Effects of post-heat treatment on the mechanical properties of additive manufactured 316L stainless steel and Inconel 625 super alloy

In this work, the laser powder bed fusion technique was utilized to fabricate samples from two different materials: stainless steel 316L (SS 316L) and Inconel 625 (IN625). The main aim of this study is to explore how the mechanical properties, specifically tensile strength and hardness, of these materials are affected by post-heat treatment. Annealing was chosen as the post-heat treatment method for this research. The investigation primarily focused on evaluating tensile strength and Brinell hardness (HRB) properties. Following post-heat treatment, both SS 316L and IN625 displayed a decrease in elongation and an increase in ultimate tensile strength (UTS) at lower temperatures, approximately 700°C and 900°C. As the annealing temperatures increased, elongation gradually improved while UTS decreased. Higher annealing temperatures, reaching up to 1100°C, tended to restore elongation to around 78% to 95% of the as-built conditions.
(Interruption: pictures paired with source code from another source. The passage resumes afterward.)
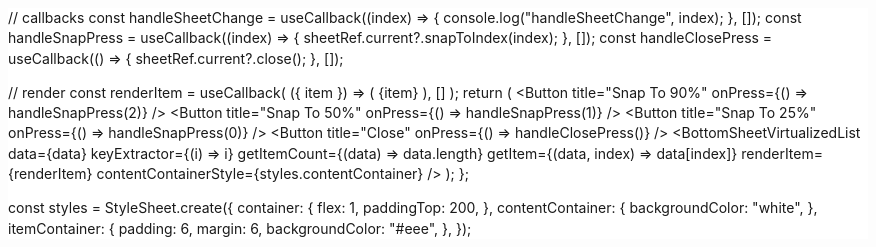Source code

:   // callbacks
  const handleSheetChange = useCallback((index) => {
    console.log("handleSheetChange", index);
  }, []);
  const handleSnapPress = useCallback((index) => {
    sheetRef.current?.snapToIndex(index);
  }, []);
  const handleClosePress = useCallback(() => {
    sheetRef.current?.close();
  }, []);

  // render
  const renderItem = useCallback(
    ({ item }) => (
      <View style={styles.itemContainer}>
        <Text>{item}</Text>
      </View>
    ),
    []
  );
  return (
    <GestureHandlerRootView style={styles.container}>
      <Button title="Snap To 90%" onPress={() => handleSnapPress(2)} />
      <Button title="Snap To 50%" onPress={() => handleSnapPress(1)} />
      <Button title="Snap To 25%" onPress={() => handleSnapPress(0)} />
      <Button title="Close" onPress={() => handleClosePress()} />
      <BottomSheet
        ref={sheetRef}
        snapPoints={snapPoints}
        enableDynamicSizing={false}
        onChange={handleSheetChange}
      >
        <BottomSheetVirtualizedList
          data={data}
          keyExtractor={(i) => i}
          getItemCount={(data) => data.length}
          getItem={(data, index) => data[index]}
          renderItem={renderItem}
          contentContainerStyle={styles.contentContainer}
        />
      </BottomSheet>
    </GestureHandlerRootView>
  );
};

const styles = StyleSheet.create({
  container: {
    flex: 1,
    paddingTop: 200,
  },
  contentContainer: {
    backgroundColor: "white",
  },
  itemContainer: {
    padding: 6,
    margin: 6,
    backgroundColor: "#eee",
  },
});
In terms of hardness properties, both low and high-temperature annealing resulted in a reduction in hardness, with higher temperatures leading to a more significant decrease. The decline in HRB values ranged from 5 to 10 HRB across the lower and higher annealing temperature range. Moreover, elevating printing variables like layer thickness and scanning speed, in addition to post-heat treatment, led to a progressive decrease in mechanical characteristics. The most significant degradation is noted with an 80 µm layer thickness and 2000 mm/s scanning speed, resulting in a 92-94% decrease in elongation compared to as-built samples, and a reduction in UTS by 300-350 MPa for IN625 and 200-250 MPa for SS 316L.